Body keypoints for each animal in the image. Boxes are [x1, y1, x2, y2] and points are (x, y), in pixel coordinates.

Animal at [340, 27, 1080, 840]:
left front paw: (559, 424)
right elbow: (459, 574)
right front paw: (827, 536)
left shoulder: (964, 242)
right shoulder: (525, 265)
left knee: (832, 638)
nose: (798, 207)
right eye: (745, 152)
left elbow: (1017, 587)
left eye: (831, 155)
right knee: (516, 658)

==

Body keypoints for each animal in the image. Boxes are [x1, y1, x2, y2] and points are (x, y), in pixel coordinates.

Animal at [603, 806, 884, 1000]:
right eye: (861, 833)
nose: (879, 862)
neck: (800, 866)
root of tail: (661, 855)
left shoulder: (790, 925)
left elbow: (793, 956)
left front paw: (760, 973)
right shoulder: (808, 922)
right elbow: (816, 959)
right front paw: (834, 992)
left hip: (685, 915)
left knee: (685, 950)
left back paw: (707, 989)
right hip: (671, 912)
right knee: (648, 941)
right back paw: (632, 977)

What the task asks :: Output the lines above exactly, but only those between the line holding "left elbow: (793, 956)" and the line holding "right back paw: (632, 977)", inclusive.

Answer area ::
left elbow: (793, 956)
left front paw: (760, 973)
right shoulder: (808, 922)
right elbow: (816, 959)
right front paw: (834, 992)
left hip: (685, 915)
left knee: (685, 950)
left back paw: (707, 989)
right hip: (671, 912)
right knee: (648, 941)
right back paw: (632, 977)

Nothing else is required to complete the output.